The numbers are probably greater than most imagine and, as is the case with crimes against women in Pakistan, difficult to tabulate with real accuracy. Pakistani society, at all levels, is adept at cover-ups for the crimes of men, at subterfuge supporting the easy erasure of women. The status of the jirga- or panchayat-ordered killing, an ironic form of 'justice', is a sub-category within the larger compartment of 'honour killings', both populated with the lost lives of women who died to sate the anger and bloodlust of men.

Functioning as instruments of communal justice, jirgas often dole out sentences unfettered by the constraints of the laws of the country. As Ambreen's tragic end reveals, they can carry out their sentences. Outcry, if it follows at all, takes place after the object of their wrath is already dead. In many cases, once outcry and attention have faded, all those indicted for the crime (if they are indicted at all) are often freed to live their lives. In a country where a woman's life has meagre worth, why should men be punished for taking it? Given the regularity with which women are ordered killed, there seems to be implicit agreement on this point.

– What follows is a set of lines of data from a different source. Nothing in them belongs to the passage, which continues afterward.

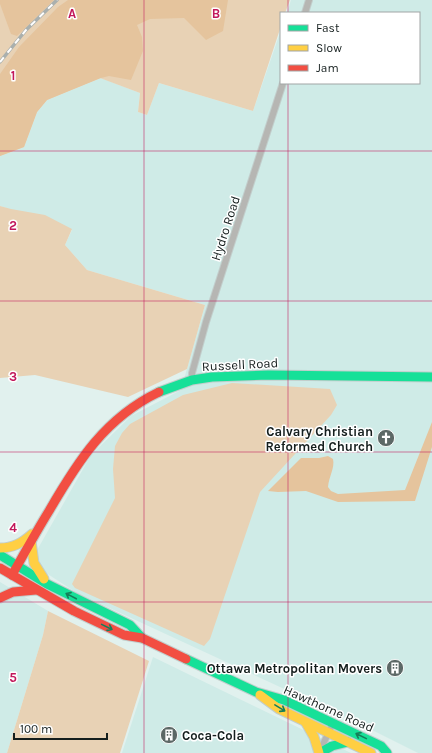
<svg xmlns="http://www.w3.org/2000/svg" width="432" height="753" viewBox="0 0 432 753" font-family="Karla,sans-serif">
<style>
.built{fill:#cfebe7}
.green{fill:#e8d2b5}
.forest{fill:#e5c49d}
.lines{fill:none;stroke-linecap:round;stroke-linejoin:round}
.street-casing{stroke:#c2cecc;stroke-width:8}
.fast-casing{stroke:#c2cecc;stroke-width:11}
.slow-casing{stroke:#c2cecc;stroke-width:11}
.jam-casing{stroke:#c2cecc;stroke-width:11}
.street{stroke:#b6b6b3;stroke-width:6}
.fast{stroke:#16e098;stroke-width:9}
.slow{stroke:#ffcf43;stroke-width:9}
.jam{stroke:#f24e42;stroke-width:9}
.rail-casing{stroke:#aab0ae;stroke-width:3.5}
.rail{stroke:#fff;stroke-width:2;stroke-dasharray:6;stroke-linecap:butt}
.oneway{stroke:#157f5a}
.grid{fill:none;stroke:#c2185b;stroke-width:1;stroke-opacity:0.55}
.labels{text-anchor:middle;stroke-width:3;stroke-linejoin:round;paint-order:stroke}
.street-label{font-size:13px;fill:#141e1d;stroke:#fff}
.poi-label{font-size:13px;font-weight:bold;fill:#141e1d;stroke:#fff;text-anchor:end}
.grid-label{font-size:13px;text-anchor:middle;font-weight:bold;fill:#c2185b;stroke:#fff;stroke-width:3;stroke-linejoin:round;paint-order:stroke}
</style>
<rect width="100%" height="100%" fill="#e1f1ee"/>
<g class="built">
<path d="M291 0H432V753H418L358 723 77 593 43 571 36 552 91 455 131 416 181 390 205 305 87 270 65 245 72 230 0 206V156L24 147 37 112 47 100 101 78 140 93 138 112 147 115 159 83 253 111 281 30V83H419V13H287Z"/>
<path d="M0 582 48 611 43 635 7 753H0Z"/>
<path d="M153 657 351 753H122Z"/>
</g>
<g class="green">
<path d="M0 0H290L285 13H281V26L253 111 159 83 147 115 138 112 140 93 100 78 47 100 37 112 24 147 0 156Z"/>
<path d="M0 206 11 209 45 215 72 229 65 245 87 270 205 305 187 369 128 397 35 375 0 378Z"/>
<path d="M232 383 330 389 337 405 331 415 260 492 210 639 204 646 75 588 72 584 115 498 113 469 115 446 122 433 130 424 183 395Z"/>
<path d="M48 611 149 661 120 753H7L43 635Z"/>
</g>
<g class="forest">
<path d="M0 0H54L17 36 11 34 0 4Z"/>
<path d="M68 0H228L223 31 206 40 184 18 150 19 137 25 142 37 143 51 131 80 109 76 101 78 47 100 37 112 24 147 0 156V74L19 47 58 7Z"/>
<path d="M432 422V447L415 501 338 502 306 491 278 492 268 491 301 458H319L328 456 333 459C335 468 329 476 328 487L331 491 338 494 405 490Z"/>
</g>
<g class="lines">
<defs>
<g id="street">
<path d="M305 13 309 0"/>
<path d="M192 380V373L206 322 283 83"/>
<path d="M319 753 333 723"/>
</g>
<g id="fast">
<path d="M159 392 192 380 212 377 268 375 432 377"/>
<path d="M0 555 47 584 130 625 142 638"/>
<path d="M186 659 256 692 284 700 381 746 387 753"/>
<path d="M320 753 332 746 348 742"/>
</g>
<g id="slow">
<path d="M31 541 34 563 44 579"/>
<path d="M0 548C13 548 22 543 32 534"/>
<path d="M260 695 279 709 371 753"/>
<path d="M306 723 314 737 319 753"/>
</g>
<g id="jam">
<path d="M0 568 74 611 124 635 142 638 186 659"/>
<path d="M12 575C24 554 36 532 49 511 78 461 105 418 159 392"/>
<path d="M0 598 13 592 36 590"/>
</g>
</defs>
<use href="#street" class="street-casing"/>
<use href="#fast" class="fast-casing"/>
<use href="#slow" class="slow-casing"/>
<use href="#jam" class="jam-casing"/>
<use href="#street" class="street"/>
<use href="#fast" class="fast"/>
<use href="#slow" class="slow"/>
<use href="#jam" class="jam"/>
<defs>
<path id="rail" d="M0 62 26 30 57 0"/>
</defs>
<use href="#rail" class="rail-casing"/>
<use href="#rail" class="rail"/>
</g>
<defs><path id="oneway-shaft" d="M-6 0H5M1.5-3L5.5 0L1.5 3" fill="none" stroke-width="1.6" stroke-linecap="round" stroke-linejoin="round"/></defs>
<g class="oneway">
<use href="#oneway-shaft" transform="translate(71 596) rotate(-152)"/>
<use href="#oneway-shaft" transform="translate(107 627) rotate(26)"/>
<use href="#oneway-shaft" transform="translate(280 708) rotate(31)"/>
<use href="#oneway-shaft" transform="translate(361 736) rotate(-154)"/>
</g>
<path class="grid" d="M144 0V753M288 0V13M288 83V753M0 151H432M0 301H432M0 452H432M0 602H432"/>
<defs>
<symbol id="church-disc" viewBox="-11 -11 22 22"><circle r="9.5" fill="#5c6866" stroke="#fff"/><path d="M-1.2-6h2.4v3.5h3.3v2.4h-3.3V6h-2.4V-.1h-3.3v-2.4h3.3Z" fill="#fff"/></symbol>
<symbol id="building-disc" viewBox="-11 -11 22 22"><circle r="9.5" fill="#5c6866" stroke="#fff"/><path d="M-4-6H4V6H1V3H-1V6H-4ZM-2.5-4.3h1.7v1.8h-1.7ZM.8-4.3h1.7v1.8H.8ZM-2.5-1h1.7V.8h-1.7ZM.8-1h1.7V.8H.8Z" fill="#fff"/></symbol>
</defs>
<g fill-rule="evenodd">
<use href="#church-disc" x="376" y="428" width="20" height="20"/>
<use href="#building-disc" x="385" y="658" width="20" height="20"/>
<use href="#building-disc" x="159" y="725" width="20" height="20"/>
</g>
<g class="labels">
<g class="street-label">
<text transform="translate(225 228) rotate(-72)" y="5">Hydro Road</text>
<text transform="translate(240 364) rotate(-3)" y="5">Russell Road</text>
<text transform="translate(329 708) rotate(24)" y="5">Hawthorne Road</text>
</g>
<g class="poi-label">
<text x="373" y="436">Calvary Christian<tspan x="373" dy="15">Reformed Church</tspan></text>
<text x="382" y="673">Ottawa Metropolitan Movers</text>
<text x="182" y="740" text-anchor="start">Coca-Cola</text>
</g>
</g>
<g class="grid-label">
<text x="72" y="18">A</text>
<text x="216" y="18">B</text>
<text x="13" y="80">1</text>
<text x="13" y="230">2</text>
<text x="13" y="381">3</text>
<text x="13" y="532">4</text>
<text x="13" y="682">5</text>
</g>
<rect x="280" y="12" width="140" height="72" fill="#ffffff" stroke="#a1a5a5"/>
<rect x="288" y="25" width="20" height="6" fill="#16e098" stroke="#a1a5a5"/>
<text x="316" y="32" font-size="12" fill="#141e1d">Fast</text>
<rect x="288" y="45" width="20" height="6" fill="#ffcf43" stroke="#a1a5a5"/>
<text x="316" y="52" font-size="12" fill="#141e1d">Slow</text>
<rect x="288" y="65" width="20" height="6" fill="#f24e42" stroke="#a1a5a5"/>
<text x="316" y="72" font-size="12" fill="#141e1d">Jam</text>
<path d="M14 733v6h93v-6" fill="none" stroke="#141e1d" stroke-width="2"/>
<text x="20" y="733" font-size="12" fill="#141e1d" stroke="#ffffff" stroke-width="3" paint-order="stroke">100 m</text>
</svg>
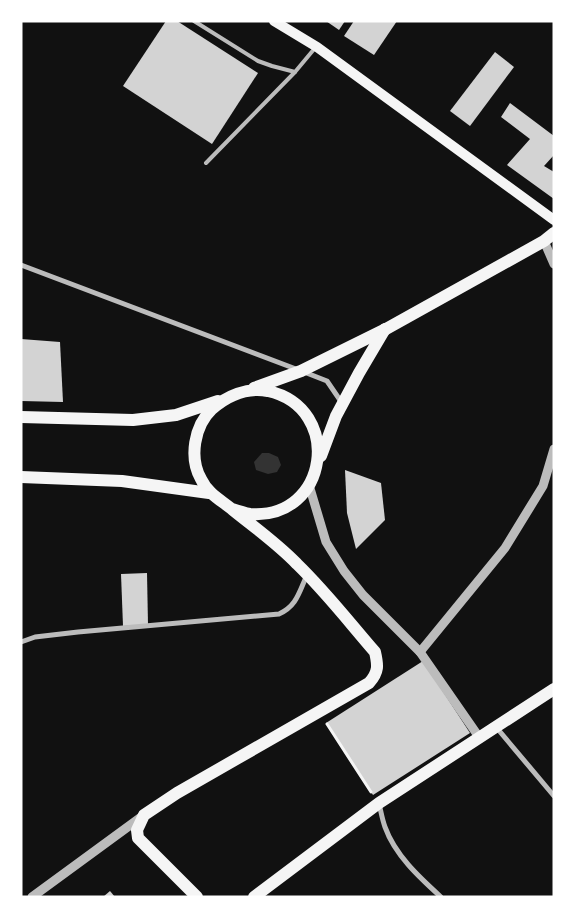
<svg xmlns="http://www.w3.org/2000/svg" width="575" height="918" font-family="Quicksand,sans-serif">
<style>
.water{fill:#333}
.building{fill:#d3d3d3}
.lines{fill:none;stroke-linecap:round;stroke-linejoin:round}
.path{stroke:#f5f5f5;stroke-width:3}
.service{stroke:#bcbcbc;stroke-width:4}
.minor{stroke:#bcbcbc;stroke-width:5}
.tertiary{stroke:#bcbcbc;stroke-width:9}
.secondary{stroke:#f5f5f5;stroke-width:10}
.trunk{stroke:#f5f5f5;stroke-width:12}
</style>
<rect width="100%" height="100%" fill="#111"/>
<path class="water" d="M 262,453 L 269,453 L 278,457 L 281,465 L 277,472 L 268,474 L 256,470 L 254,462 Z"/>
<g class="building">
<path d="M 166,21 L 177,21 L 258,73 L 212,144 L 123,86 Z"/>
<path d="M 326,21 L 345,21 L 339,30 Z"/>
<path d="M 354,21 L 397,21 L 374,55 L 344,36 Z"/>
<path d="M 495,52 L 514,67 L 470,126 L 450,111 Z"/>
<path d="M 510,103 L 554,136 L 554,155 L 544,166 L 554,172 L 554,199 L 507,165 L 530,139 L 501,117 Z"/>
<path d="M 21,339 L 60,342 L 63,402 L 21,401 Z"/>
<path d="M 345,470 L 381,483 L 385,520 L 356,549 L 347,513 Z"/>
<path d="M 147,573 L 148,625 L 123,626 L 121,574 Z"/>
<path d="M 423,661 L 470,733 L 373,795 L 326,723 Z"/>
<path d="M 110,891 L 115,897 L 103,897 Z"/>
</g>
<g class="lines">
<path class="path" d="M 327,724 L 371,792"/>
<g class="service">
<path d="M 194,21 L 258,61 L 272,66 L 295,72 L 315,48"/>
<path d="M 206,163 L 295,72"/>
</g>
<g class="minor">
<path d="M 21,265 L 296,369"/>
<path d="M 304,372 L 327,381 L 342,403"/>
<path d="M 21,642 L 35,637 L 78,632 L 279,614 C 297,606 299,592 307,575"/>
<path d="M 496,727 L 554,796"/>
<path d="M 379,804 C 381,811 382,819 385,827 C 395,855 419,877 441,897"/>
</g>
<g class="tertiary">
<path d="M 544,241 L 554,264"/>
<path d="M 309,485 L 326,542 L 344,571 L 363,595 L 420,652 L 479,737"/>
<path d="M 420,652 L 505,548 L 543,486 L 554,449"/>
<path d="M 32,897 L 144,815"/>
</g>
<path class="secondary" d="M 274,21 L 317,47 L 554,220"/>
<g class="trunk">
<path d="M 254,388 L 301,371 L 386,329 L 544,241 L 554,233"/>
<path d="M 21,417 L 133,420 L 176,415 L 218,401"/>
<path d="M 321,456 L 336,416 L 359,373 L 385,329"/>
<path d="M 21,477 L 122,481 L 209,493"/>
<path d="M 197,897 L 138,838 L 137,830 L 144,815 L 177,793 L 369,683 C 379,672 378,665 375,652 C 349,622 325,591 297,564 C 278,544 254,527 233,510 C 221,500 208,494 201,479 C 189,458 194,426 212,409 C 227,396 247,387 268,391 C 344,408 329,520 250,514 C 244,513 238,511 232,509"/>
<path d="M 254,897 L 379,803 L 554,689"/>
</g>
</g>
<rect width="575" height="918" fill="none" stroke="#ffffff" stroke-width="45"/>
</svg>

In their current form, jirgas are composed almost entirely of men and unbound by the limits of the law of the country. It is unsurprising, therefore, that the form of justice doled out by them is misogynistic and brutal. In simple terms, a com-munity's need for expedient dispute resolution is manipulated by its powerful men and then used to order and enforce punishments that serve their own interests. The weakness of the state's own legal system, the cost involved in availing oneself of it and the deadly delays that all it further bolster the reach and mandate of local jirgas. Even for the villagers of Makol, which isn't far from larger towns and cities, the court system, it seems, was too far away, too distant from the lives of Makol's inhabitants.

It does not have to be this way. The work of one woman in the valley of Swat reveals how the actual need for justice and the provision of it at a communal level can be harnessed to protect and empower women, rather than leaving them at the mercy of ruthless and self-interested men. Three years ago, Tabassum Adnan inaugurated a Sister's Council or 'Khwendo Jirga' in the village of Mingora.

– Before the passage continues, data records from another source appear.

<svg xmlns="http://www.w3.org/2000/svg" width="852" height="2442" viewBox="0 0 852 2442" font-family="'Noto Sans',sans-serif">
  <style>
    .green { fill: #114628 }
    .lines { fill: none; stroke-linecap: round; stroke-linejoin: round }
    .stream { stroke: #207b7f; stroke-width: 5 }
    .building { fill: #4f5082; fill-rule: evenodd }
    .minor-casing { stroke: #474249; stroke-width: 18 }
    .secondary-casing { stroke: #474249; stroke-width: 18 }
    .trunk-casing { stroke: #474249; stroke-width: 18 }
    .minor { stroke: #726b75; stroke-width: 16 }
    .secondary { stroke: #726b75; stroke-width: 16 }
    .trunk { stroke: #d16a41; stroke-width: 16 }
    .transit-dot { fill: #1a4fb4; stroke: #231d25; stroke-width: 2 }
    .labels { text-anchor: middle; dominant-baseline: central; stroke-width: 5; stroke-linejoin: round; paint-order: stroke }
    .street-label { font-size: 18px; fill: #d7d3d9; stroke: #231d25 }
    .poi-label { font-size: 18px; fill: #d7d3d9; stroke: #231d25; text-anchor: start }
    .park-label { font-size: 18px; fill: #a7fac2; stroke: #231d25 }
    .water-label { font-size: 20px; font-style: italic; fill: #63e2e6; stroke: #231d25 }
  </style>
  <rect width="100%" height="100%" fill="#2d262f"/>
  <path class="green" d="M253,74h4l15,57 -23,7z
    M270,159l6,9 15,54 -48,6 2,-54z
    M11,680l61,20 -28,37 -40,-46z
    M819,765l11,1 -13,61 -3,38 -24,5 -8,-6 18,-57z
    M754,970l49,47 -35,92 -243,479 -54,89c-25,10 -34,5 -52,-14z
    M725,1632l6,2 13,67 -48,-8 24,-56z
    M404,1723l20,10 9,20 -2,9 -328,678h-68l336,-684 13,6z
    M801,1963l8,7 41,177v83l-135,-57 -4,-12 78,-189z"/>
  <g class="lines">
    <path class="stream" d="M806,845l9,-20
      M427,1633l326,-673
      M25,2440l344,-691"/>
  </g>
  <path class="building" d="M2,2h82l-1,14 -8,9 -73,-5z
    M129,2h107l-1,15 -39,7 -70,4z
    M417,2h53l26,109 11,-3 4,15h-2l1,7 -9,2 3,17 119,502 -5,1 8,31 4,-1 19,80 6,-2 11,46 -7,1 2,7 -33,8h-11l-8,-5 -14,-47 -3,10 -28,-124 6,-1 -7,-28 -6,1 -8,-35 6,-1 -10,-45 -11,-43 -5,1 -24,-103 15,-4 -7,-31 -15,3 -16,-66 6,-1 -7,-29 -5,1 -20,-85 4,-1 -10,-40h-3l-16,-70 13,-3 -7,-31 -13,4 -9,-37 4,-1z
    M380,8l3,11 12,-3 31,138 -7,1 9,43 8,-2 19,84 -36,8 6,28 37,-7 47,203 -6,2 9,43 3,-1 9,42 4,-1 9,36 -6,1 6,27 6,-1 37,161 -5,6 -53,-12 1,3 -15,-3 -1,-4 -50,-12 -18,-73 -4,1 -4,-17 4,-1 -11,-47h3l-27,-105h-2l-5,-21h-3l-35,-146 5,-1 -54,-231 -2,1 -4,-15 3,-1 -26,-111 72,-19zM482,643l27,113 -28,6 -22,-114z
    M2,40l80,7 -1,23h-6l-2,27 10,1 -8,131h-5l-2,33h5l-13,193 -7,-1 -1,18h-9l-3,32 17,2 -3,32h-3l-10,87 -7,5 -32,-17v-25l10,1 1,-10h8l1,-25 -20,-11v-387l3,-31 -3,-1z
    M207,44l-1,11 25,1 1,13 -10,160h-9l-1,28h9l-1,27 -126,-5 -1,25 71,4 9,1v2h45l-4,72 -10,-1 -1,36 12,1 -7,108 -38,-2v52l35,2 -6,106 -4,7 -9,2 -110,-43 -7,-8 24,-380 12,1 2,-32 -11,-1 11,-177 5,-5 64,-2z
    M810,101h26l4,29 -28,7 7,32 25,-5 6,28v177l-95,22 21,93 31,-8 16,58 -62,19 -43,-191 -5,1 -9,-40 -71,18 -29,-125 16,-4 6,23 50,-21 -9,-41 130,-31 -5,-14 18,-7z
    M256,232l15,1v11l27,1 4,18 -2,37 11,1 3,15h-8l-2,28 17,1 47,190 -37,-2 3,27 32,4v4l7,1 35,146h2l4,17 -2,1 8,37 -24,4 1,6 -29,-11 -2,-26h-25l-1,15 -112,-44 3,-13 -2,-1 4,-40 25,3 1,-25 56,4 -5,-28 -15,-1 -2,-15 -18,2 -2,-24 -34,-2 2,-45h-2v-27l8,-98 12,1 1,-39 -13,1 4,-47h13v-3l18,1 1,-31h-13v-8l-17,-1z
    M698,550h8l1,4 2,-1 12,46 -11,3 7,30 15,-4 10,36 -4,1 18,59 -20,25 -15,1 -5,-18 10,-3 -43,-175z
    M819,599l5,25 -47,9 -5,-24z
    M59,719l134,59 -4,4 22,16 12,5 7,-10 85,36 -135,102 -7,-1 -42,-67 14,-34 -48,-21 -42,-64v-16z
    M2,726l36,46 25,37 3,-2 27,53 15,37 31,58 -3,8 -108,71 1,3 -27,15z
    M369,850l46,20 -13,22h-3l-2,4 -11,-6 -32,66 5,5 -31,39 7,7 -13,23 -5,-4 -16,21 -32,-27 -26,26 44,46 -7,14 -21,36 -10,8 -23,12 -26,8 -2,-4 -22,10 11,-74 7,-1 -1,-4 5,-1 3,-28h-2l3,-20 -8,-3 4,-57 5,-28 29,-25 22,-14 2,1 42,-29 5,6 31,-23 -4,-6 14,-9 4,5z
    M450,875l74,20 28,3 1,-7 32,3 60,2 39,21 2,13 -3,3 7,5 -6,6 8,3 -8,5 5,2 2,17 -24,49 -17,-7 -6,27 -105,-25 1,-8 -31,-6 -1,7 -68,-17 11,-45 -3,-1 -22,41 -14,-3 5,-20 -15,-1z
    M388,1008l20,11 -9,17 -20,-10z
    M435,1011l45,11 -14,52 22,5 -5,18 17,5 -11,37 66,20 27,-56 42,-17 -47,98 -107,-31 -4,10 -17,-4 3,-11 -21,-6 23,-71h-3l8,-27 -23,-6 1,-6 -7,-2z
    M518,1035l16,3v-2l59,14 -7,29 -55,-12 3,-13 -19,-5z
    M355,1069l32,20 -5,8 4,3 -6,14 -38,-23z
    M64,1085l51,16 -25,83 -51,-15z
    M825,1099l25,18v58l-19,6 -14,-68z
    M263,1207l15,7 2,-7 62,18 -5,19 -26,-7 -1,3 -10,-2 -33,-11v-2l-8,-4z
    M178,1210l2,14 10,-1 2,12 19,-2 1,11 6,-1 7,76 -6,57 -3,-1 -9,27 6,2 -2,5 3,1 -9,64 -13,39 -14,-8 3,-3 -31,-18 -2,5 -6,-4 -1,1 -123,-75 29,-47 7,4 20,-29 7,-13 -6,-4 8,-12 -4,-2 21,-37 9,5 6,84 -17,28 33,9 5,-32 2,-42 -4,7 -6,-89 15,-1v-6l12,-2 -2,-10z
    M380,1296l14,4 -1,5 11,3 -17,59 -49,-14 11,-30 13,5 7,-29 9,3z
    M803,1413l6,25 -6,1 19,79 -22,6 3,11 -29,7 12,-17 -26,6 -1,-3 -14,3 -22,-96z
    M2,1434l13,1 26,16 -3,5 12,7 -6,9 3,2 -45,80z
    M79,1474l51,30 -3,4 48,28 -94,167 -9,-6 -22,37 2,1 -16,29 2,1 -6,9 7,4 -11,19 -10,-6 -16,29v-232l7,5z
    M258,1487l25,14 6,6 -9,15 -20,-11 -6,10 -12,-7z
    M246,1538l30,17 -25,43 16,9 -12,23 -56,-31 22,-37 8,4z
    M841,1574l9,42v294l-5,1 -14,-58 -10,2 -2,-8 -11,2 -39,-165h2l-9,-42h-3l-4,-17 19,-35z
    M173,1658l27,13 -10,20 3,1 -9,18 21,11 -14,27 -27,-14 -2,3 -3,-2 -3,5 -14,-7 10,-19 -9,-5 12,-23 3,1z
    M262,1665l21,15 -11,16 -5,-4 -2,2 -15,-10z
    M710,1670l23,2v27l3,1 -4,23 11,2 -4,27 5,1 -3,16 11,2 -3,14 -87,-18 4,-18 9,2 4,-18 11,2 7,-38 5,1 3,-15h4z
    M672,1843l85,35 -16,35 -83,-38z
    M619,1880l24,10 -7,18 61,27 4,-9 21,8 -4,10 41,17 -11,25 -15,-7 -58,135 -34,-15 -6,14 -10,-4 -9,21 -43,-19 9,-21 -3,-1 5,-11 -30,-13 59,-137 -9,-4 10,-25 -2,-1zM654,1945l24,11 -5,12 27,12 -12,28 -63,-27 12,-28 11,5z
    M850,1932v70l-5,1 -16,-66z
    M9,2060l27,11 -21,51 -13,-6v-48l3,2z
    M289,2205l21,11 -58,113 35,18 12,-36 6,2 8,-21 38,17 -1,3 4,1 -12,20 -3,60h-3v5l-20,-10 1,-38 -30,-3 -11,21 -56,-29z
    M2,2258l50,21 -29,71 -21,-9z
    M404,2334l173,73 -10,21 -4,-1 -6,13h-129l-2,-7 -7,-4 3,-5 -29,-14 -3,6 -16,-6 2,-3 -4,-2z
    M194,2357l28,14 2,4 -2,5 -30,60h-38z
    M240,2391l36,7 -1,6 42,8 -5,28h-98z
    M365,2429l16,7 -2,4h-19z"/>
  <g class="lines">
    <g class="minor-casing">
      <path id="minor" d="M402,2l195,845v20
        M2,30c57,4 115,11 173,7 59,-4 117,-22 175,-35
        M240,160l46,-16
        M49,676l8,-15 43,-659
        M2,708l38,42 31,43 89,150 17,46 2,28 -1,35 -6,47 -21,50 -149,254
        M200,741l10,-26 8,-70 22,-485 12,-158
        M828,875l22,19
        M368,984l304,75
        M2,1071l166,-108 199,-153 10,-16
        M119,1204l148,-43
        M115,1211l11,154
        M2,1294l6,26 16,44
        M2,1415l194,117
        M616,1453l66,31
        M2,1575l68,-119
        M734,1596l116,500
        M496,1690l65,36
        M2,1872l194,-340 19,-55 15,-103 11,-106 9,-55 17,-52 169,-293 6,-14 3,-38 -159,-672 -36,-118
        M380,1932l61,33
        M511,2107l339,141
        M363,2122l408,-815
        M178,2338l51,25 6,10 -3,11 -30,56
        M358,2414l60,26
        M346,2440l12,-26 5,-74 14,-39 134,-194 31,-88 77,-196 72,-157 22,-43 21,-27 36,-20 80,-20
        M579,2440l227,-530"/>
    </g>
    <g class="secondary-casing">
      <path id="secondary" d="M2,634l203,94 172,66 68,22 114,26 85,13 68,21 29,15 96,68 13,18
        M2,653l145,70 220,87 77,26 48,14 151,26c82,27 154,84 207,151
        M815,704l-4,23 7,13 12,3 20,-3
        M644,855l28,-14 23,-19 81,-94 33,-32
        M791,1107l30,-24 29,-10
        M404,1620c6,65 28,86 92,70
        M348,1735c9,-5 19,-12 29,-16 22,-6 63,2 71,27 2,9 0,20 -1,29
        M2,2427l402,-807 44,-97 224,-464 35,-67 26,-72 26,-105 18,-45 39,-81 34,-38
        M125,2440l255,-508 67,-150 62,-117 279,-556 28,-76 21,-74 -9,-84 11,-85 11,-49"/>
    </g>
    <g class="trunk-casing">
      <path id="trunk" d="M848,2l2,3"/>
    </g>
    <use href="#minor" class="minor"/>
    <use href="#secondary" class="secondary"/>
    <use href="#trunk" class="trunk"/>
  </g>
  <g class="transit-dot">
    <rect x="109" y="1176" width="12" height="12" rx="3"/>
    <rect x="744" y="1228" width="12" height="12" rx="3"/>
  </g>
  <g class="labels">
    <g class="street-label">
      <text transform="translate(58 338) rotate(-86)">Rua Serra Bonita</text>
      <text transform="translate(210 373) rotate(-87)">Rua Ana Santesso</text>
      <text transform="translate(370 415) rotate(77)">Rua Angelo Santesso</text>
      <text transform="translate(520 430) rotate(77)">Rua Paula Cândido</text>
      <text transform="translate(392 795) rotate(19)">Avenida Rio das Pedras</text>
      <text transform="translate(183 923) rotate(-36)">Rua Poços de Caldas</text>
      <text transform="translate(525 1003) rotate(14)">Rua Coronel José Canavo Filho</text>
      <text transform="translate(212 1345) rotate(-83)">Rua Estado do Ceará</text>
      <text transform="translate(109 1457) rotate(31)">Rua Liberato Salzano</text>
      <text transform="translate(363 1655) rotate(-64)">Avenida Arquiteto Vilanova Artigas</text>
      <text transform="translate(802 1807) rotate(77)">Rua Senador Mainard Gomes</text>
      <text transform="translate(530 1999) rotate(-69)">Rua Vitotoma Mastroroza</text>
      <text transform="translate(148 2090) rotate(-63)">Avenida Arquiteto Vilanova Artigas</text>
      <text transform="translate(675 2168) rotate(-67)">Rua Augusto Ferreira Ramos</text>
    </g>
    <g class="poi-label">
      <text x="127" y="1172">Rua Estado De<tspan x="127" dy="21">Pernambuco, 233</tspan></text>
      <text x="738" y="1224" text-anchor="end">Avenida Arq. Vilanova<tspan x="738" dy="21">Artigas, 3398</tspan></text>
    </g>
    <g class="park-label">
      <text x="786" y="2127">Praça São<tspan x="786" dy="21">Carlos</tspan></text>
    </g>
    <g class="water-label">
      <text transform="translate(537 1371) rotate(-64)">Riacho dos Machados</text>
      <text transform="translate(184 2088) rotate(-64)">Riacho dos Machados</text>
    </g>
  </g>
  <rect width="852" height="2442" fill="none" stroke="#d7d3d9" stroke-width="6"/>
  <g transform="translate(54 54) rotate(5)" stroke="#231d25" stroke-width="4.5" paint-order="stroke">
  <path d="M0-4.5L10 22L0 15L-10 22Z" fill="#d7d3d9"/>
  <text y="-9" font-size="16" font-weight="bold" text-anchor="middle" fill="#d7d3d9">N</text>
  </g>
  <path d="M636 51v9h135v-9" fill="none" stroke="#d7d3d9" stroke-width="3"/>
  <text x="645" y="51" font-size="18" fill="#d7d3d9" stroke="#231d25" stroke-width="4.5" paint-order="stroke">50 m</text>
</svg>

According to Adnan, who was herself married at the age of 13 and endured domestic abuse, the existing tribal councils in her community did not permit women to join them. Fed up of this decision, she got together a group of women and began discussing the issues and concerns of the community with them.

The women then pressed the men on the jirga council to take their decisions and consensus into account. According to Adnan, nearly 1,000 women in the area are now involved in the Sister's Council by bringing their problems to it and participating in its processes.

Tabassum Adnan's work has received international acclaim. She has received the International Women of Courage Award and just last month was also awarded the Nelson Mandela-Graça Machele Innovation Award. Her pioneering strategy deserves attention and implementation beyond Swat. A council where women of a community are empowered to intervene and participate in communal decision-making can be a crucial and pressing form of intervention in a situation that has become increasingly untenable.

Tabassum Adnan's jirga does not currently receive any kind of monetary support from the government or from any other source, but its work and powers of enforcement could be enhanced even further if the state invested resources and empowered its leaders. The Sisters Council, with its grass-roots and women-centred agenda, its rootedness in the community, represents a promising answer to a difficult problem.

Not only have honour killings continued in Pakistan, many womens organisations report that their numbers have increased. One reason for this is that while there have been various legislative measures to try and combat the persecution of women and the relegation to the status of objects that can be exchanged or extinguished, there has been no effort towards actually bringing about change at the community level. Honour killings continue despite laws and campaigns against them, because those committing these crimes continue to believe that they are doing the right thing. They will not stop, unless others in their community speak up, and these others have to be women.

Ambreen was killed at the behest of a jirga; she is just one among so many Pakistani women who have lost their lives in similar ways with community collusion and consensus. A change can only occur if women from communities are empowered to create their own alternate jirgas whose decisions are binding on the community as well.

To help these women's jirgas gain credibility within communities, the state should invest in them, recognise their leaders and incentivise participation. Male jirgas have made Pakistan a home for grotesque and brutal crimes, women's jirgas may actually make it a more just and equitable place.